Cadillac on Monday announced plans to create a fully electric iteration of its biggest SUV, the Escalade, plus a tease of the timeline: The electric version, called Escalade IQ, will bow later this year.
According to Cadillac, the Escalade IQ “promises the same commitment to craftsmanship, technology and performance that has helped the Escalade nameplate dominate the large luxury SUV segment for the last 20 years.”
The Escalade IQ, which slots in next to the Cadillac Lyriq crossover and upcoming Cadillac Celestiq as all-electric, continues the brand’s EV nomenclature, with a twist. “The IQ naming strategy celebrates Cadillac introducing a different type of EV to the market—one that works in tandem with people’s daily lives and environments,” explained Cadillac.

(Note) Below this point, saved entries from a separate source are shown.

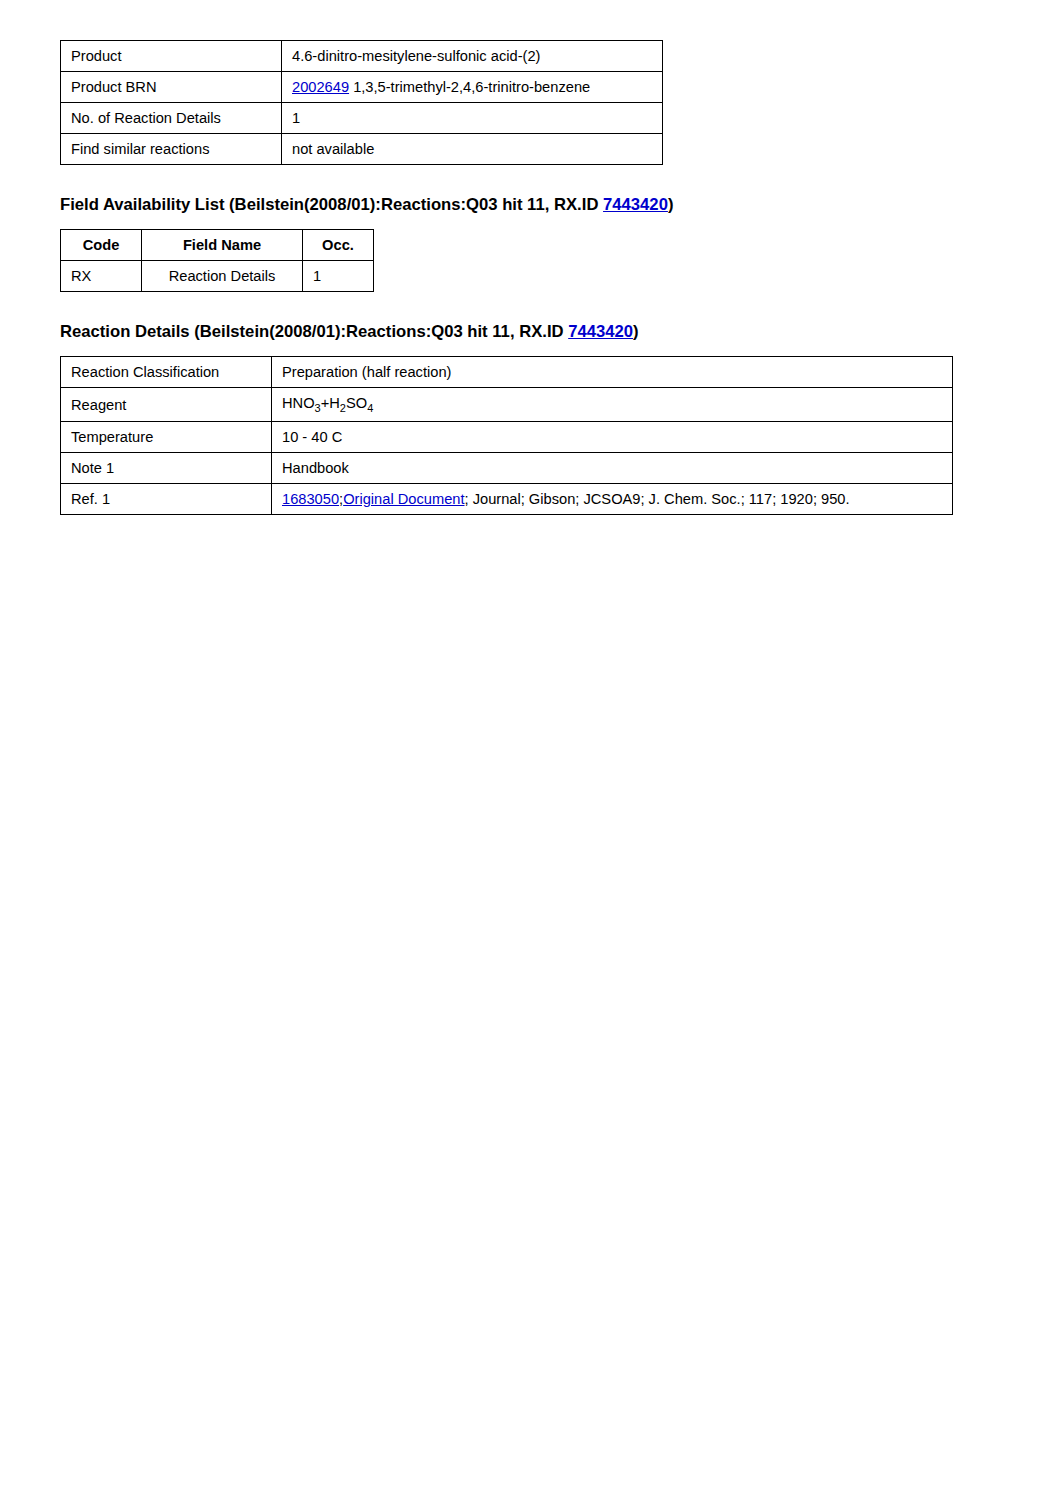| Product | 4.6-dinitro-mesitylene-sulfonic acid-(2) |
| Product BRN | 2002649 1,3,5-trimethyl-2,4,6-trinitro-benzene |
| No. of Reaction Details | 1 |
| Find similar reactions | not available |
Field Availability List (Beilstein(2008/01):Reactions:Q03 hit 11, RX.ID 7443420)
| Code | Field Name | Occ. |
| --- | --- | --- |
| RX | Reaction Details | 1 |
Reaction Details (Beilstein(2008/01):Reactions:Q03 hit 11, RX.ID 7443420)
| Reaction Classification | Preparation (half reaction) |
| Reagent | HNO 3 +H 2 SO 4 |
| Temperature | 10 - 40 C |
| Note 1 | Handbook |
| Ref. 1 | 1683050 ; Original Document ; Journal; Gibson; JCSOA9; J. Chem. Soc.; 117; 1920; 950. |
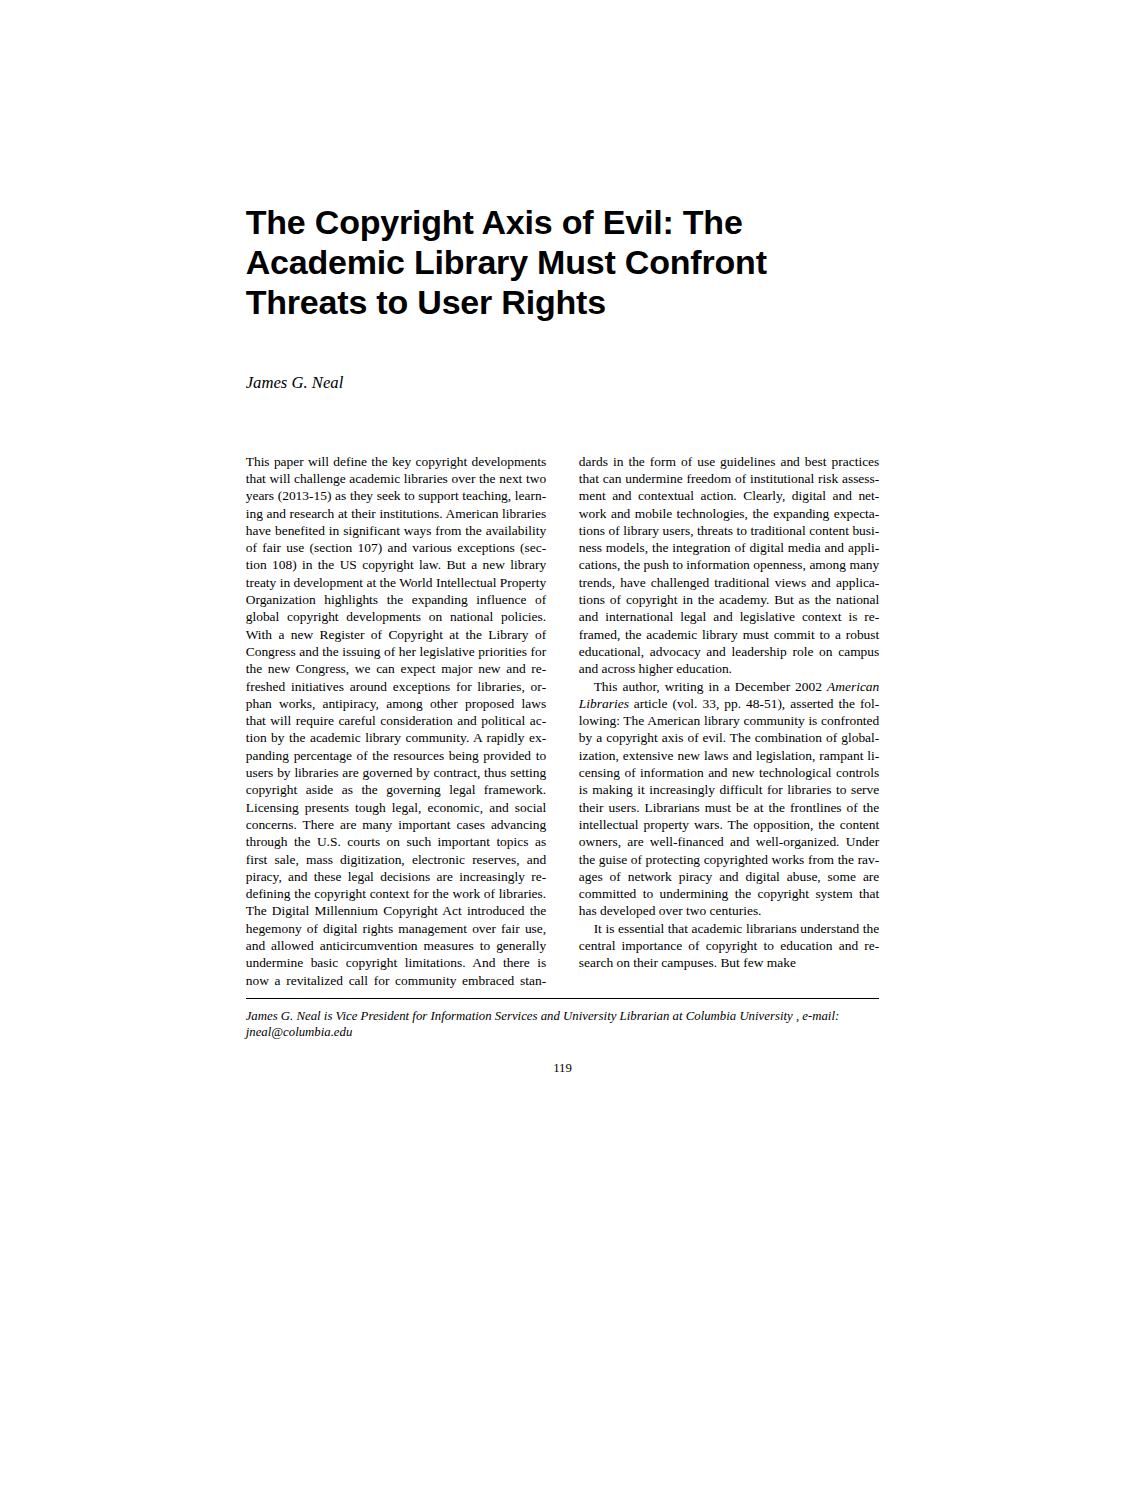The Copyright Axis of Evil: The Academic Library Must Confront Threats to User Rights
James G. Neal
This paper will define the key copyright developments that will challenge academic libraries over the next two years (2013-15) as they seek to support teaching, learning and research at their institutions. American libraries have benefited in significant ways from the availability of fair use (section 107) and various exceptions (section 108) in the US copyright law. But a new library treaty in development at the World Intellectual Property Organization highlights the expanding influence of global copyright developments on national policies. With a new Register of Copyright at the Library of Congress and the issuing of her legislative priorities for the new Congress, we can expect major new and refreshed initiatives around exceptions for libraries, orphan works, antipiracy, among other proposed laws that will require careful consideration and political action by the academic library community. A rapidly expanding percentage of the resources being provided to users by libraries are governed by contract, thus setting copyright aside as the governing legal framework. Licensing presents tough legal, economic, and social concerns. There are many important cases advancing through the U.S. courts on such important topics as first sale, mass digitization, electronic reserves, and piracy, and these legal decisions are increasingly redefining the copyright context for the work of libraries. The Digital Millennium Copyright Act introduced the hegemony of digital rights management over fair use, and allowed anticircumvention measures to generally undermine basic copyright limitations. And there is now a revitalized call for community embraced standards in the form of use guidelines and best practices that can undermine freedom of institutional risk assessment and contextual action. Clearly, digital and network and mobile technologies, the expanding expectations of library users, threats to traditional content business models, the integration of digital media and applications, the push to information openness, among many trends, have challenged traditional views and applications of copyright in the academy. But as the national and international legal and legislative context is reframed, the academic library must commit to a robust educational, advocacy and leadership role on campus and across higher education.
This author, writing in a December 2002 American Libraries article (vol. 33, pp. 48-51), asserted the following: The American library community is confronted by a copyright axis of evil. The combination of globalization, extensive new laws and legislation, rampant licensing of information and new technological controls is making it increasingly difficult for libraries to serve their users. Librarians must be at the frontlines of the intellectual property wars. The opposition, the content owners, are well-financed and well-organized. Under the guise of protecting copyrighted works from the ravages of network piracy and digital abuse, some are committed to undermining the copyright system that has developed over two centuries.
It is essential that academic librarians understand the central importance of copyright to education and research on their campuses. But few make
James G. Neal is Vice President for Information Services and University Librarian at Columbia University , e-mail: jneal@columbia.edu
119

Teaser for Cadillac Escalade IQ debuting in 2023
Those environments likely won’t include compact parking spaces or tight city streets. As it stands, the gasoline (or diesel) Escalade ESV measures almost 19 feet long, with a width of 81.1 inches and a garage-door-challenging height of 76.7 inches. That’s neither as high nor as wide as the GMC Hummer EV, though the electric Escalade is likely to weigh far more than the gasoline models’ approximately 6,000 pounds.

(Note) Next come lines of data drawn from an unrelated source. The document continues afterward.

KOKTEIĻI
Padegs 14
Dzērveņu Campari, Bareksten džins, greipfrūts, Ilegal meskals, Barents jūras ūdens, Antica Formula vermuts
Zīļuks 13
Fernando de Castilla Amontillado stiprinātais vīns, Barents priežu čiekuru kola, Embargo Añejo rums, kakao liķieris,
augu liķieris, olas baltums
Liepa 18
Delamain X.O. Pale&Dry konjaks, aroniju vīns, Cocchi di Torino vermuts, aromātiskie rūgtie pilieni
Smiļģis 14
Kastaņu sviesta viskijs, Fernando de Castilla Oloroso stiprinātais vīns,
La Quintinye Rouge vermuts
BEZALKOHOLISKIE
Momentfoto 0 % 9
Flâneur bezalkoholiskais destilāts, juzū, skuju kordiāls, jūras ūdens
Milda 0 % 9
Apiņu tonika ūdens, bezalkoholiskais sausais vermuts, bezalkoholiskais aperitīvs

EPA fuel economy ratings for the 2023 Escalade range from 23 mpg combined with rear-wheel drive and the turbo-diesel down to just 13 mpg combined for the performance-oriented Escalade V. In range, the GMC Hummer EV SUV will go an EPA-cycle 314 miles on a 170-kwh battery pack, according to the company.

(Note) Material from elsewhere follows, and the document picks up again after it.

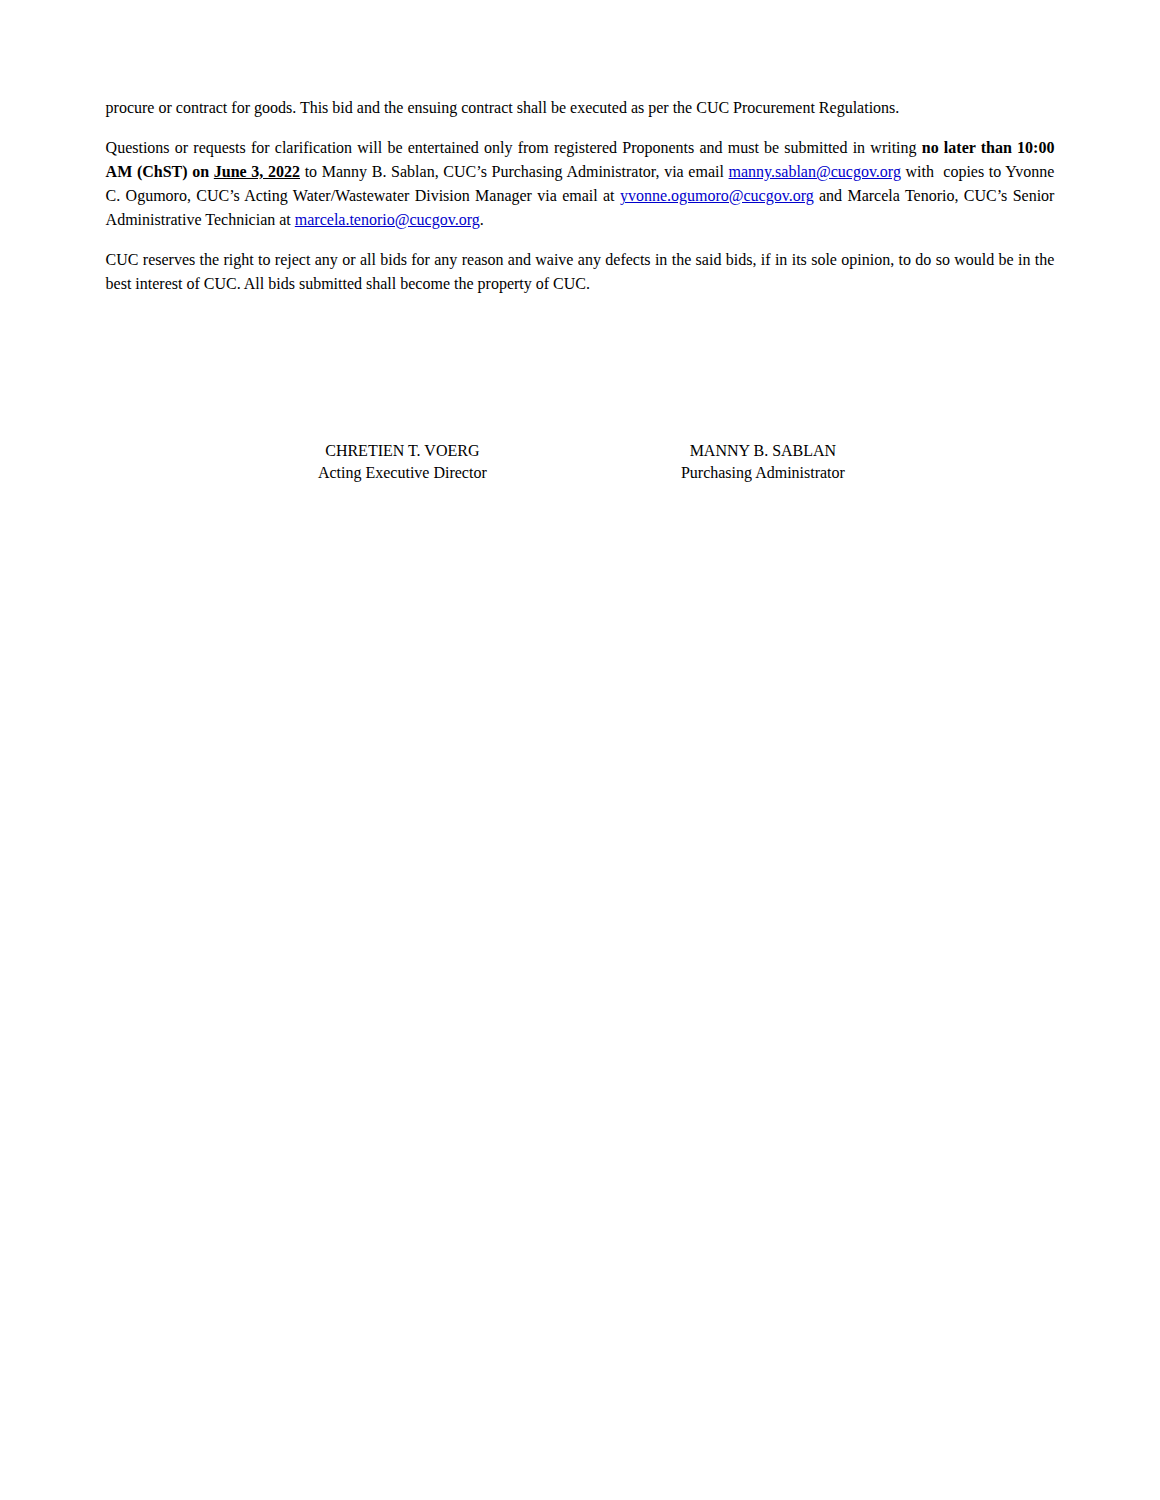procure or contract for goods. This bid and the ensuing contract shall be executed as per the CUC Procurement Regulations.
Questions or requests for clarification will be entertained only from registered Proponents and must be submitted in writing no later than 10:00 AM (ChST) on June 3, 2022 to Manny B. Sablan, CUC’s Purchasing Administrator, via email manny.sablan@cucgov.org with copies to Yvonne C. Ogumoro, CUC’s Acting Water/Wastewater Division Manager via email at yvonne.ogumoro@cucgov.org and Marcela Tenorio, CUC’s Senior Administrative Technician at marcela.tenorio@cucgov.org.
CUC reserves the right to reject any or all bids for any reason and waive any defects in the said bids, if in its sole opinion, to do so would be in the best interest of CUC. All bids submitted shall become the property of CUC.
| | CHRETIEN T. VOERG Acting Executive Director | MANNY B. SABLAN Purchasing Administrator | |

Cadillac has said that three new Cadillac EVs will bow in 2023, with all three due to go into production in 2024.
An Escalade EV has been long in the works. In late 2019 the brand’s then-president Steve Carlisle confirmed the electric Escalade project, although the company hasn’t provided updates.
2023 Cadillac Lyriq
Cadillac’s shift to being a fully electric brand by 2030 is well underway. The plan was essentially set in motion when GM announced in January 2019 that Cadillac would become the “lead electric vehicle brand” for GM, and the first GM brand to introduce a vehicle built on the so-called BEV3 platform that later became known as Ultium.
The first Cadillac EV didn’t arrive until last year, with the Lyriq, but it did also last decade sell the plug-in hybrid Cadillac ELR, a well-conceived but poorly marketed luxury coupe built on Chevy Volt bones.